Iturbe, de lejos

Otros preferían más el verde, la sombra y observarnos.

Nosotros no, ansiábamos bajar al río. No veníamos de tan lejos para nada.

Descendíamos en legión a ungirnos en las aguas.

El sol difuminaba el horizonte y, sobre el agua, extraviaba la mirada.

Subía la tarde, vertical, mientras nosotros nos demorábamos jugando en los remansos de la correntada.

Si de las aguas surgía un pez; si un amor, un beso, una rama de la orilla, amenazaban degollarnos, nos reíamos.

Rompíamos la tarde a puro grito, llenando el aire de torpezas, de anatemas, de gorriones espantados.

Hasta que un silbido conocido nos llamaba.

Hambrientos, húmedos, brutales, del brazo de la tarde y del verdín, subíamos por los terraplenes hasta las mesas de piedra donde, humeante y tierno, el cordero que había viajado con nosotros nos esperaba con los brazos abiertos.

Devorábamos en silencio al animal, uno o dos eructos, un orín, y otra vez bajar al río, al amor, a la enramada.

Ya con el sol bajo, olorosos de amor, hartos de carne, sucios del marrón barroso de las aguas, nos íbamos. Todavía quedaba tiempo para arrojarles piedras a los patos, desde arriba.

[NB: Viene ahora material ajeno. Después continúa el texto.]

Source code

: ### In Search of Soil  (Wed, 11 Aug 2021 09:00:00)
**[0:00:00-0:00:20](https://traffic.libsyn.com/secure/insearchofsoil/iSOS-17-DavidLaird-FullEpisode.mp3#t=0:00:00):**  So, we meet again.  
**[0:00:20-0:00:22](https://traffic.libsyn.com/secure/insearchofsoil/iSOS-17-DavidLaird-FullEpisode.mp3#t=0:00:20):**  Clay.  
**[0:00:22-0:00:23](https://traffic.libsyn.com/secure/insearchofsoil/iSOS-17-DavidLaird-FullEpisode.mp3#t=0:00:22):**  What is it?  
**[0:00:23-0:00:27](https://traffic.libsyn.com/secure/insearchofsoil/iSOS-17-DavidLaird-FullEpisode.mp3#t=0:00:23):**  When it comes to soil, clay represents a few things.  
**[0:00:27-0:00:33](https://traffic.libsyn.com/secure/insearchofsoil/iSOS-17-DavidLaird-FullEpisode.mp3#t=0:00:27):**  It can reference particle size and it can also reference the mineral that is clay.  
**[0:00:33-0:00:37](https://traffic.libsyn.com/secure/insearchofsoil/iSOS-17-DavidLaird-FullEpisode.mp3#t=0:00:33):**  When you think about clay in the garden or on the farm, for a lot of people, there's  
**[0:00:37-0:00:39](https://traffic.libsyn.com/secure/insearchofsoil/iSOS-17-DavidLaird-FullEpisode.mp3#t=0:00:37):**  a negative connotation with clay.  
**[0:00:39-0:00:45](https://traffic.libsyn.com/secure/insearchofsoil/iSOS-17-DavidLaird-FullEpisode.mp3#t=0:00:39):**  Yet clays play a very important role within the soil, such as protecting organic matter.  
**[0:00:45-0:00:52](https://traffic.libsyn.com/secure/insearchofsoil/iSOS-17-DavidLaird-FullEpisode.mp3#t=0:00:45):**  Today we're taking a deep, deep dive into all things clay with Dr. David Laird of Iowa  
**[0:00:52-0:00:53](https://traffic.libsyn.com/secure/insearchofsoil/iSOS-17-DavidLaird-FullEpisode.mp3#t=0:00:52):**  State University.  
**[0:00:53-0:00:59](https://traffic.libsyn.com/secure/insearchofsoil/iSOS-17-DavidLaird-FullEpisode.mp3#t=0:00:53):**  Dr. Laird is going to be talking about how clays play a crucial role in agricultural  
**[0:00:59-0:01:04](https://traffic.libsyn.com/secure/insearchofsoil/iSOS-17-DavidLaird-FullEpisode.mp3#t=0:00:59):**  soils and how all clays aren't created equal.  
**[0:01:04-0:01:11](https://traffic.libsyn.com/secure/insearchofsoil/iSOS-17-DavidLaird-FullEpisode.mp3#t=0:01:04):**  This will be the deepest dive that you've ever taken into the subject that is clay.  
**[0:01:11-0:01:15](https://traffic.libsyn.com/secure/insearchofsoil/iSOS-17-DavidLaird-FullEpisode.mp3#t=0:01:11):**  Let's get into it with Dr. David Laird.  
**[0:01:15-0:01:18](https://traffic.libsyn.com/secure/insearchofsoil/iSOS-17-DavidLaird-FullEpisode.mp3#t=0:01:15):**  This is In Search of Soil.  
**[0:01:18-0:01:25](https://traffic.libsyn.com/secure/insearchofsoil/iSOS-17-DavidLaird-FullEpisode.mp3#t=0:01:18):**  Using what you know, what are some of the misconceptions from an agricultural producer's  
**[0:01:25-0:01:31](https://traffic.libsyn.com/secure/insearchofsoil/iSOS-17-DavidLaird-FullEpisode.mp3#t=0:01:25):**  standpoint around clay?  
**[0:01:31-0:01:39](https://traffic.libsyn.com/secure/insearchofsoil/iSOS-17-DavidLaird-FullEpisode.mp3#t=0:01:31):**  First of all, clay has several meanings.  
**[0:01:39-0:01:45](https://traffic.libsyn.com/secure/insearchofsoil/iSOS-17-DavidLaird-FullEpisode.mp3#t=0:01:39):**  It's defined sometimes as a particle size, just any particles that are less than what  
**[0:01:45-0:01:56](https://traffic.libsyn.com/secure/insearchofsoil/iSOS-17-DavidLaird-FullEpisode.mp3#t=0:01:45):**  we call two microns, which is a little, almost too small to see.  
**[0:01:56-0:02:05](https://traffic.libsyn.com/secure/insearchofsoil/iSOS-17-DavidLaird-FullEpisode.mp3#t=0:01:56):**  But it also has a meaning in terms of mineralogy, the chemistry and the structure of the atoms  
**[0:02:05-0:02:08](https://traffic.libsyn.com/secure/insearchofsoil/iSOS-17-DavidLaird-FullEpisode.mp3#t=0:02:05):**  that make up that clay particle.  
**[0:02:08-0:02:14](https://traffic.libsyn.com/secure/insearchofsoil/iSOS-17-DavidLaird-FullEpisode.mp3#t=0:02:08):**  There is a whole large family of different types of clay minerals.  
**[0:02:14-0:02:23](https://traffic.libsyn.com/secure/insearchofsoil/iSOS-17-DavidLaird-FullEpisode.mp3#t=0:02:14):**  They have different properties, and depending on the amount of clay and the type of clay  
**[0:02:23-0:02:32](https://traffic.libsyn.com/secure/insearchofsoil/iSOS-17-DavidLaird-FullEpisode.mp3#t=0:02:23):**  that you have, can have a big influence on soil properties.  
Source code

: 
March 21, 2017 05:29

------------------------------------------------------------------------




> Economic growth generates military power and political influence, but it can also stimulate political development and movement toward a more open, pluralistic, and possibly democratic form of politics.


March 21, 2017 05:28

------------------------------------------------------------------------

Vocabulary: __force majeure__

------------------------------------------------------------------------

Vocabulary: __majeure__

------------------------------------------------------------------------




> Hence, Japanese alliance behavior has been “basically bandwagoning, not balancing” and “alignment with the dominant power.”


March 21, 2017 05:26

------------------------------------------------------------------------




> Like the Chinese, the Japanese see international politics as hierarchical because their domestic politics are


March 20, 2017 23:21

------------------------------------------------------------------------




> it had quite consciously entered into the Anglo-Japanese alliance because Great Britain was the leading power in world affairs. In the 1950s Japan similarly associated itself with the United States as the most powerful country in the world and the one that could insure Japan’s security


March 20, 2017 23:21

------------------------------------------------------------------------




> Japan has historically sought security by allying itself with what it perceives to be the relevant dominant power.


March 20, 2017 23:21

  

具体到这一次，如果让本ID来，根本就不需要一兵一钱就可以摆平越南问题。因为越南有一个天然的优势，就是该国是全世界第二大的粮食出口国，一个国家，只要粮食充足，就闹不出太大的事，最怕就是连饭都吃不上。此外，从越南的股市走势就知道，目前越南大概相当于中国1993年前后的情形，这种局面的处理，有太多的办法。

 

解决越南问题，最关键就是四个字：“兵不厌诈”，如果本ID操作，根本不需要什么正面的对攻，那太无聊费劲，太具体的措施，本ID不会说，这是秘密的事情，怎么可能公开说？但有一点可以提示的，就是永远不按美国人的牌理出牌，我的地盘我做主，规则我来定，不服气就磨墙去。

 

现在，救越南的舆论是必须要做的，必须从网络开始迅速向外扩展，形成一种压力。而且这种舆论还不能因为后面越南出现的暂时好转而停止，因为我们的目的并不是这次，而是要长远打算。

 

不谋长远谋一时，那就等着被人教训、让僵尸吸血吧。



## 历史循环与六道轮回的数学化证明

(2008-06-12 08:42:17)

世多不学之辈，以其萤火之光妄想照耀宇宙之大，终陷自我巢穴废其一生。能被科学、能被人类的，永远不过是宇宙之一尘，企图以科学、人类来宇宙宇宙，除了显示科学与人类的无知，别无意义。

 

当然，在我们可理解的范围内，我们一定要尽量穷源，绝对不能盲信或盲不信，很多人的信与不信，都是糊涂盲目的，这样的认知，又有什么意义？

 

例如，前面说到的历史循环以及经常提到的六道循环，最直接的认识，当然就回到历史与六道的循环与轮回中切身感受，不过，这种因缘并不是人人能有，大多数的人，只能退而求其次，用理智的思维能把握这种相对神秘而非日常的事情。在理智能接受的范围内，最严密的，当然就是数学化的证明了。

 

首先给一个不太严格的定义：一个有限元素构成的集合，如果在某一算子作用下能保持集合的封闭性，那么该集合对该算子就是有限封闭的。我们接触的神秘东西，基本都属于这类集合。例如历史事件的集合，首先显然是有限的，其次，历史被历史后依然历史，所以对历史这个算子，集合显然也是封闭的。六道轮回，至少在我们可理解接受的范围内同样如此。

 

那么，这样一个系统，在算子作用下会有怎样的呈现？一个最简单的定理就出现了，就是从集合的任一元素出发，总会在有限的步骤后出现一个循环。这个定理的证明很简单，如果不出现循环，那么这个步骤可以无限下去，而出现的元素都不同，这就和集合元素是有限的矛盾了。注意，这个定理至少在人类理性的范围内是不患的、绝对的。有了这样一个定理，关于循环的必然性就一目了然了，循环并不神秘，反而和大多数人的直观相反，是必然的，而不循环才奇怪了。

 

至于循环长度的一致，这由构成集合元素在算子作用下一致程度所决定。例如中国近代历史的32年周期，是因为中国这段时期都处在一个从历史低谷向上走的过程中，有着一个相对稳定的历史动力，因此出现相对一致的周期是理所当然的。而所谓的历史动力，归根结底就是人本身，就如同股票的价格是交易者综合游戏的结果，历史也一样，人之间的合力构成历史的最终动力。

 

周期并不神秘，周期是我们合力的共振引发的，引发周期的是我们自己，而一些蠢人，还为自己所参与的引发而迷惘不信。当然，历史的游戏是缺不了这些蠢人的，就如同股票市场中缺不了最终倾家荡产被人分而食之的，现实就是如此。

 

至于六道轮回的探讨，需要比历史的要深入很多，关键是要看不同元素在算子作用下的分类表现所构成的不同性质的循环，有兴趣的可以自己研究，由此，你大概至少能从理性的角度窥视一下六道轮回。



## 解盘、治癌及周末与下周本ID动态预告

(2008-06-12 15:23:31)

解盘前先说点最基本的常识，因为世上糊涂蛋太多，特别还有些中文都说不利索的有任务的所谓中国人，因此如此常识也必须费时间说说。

Era fácil, bastaba con estirar el brazo y tomar el mundo que, como el cordero aquel, nos esperaba.

Ahora que el río me va quedando lejos, que la mano y el recuerdo son lo más parecido a ese río que me queda, una felicidad secreta me lleva a pensar que se podrán hallar o no, pero son infinitos los modos de llenar la nada de una tarde.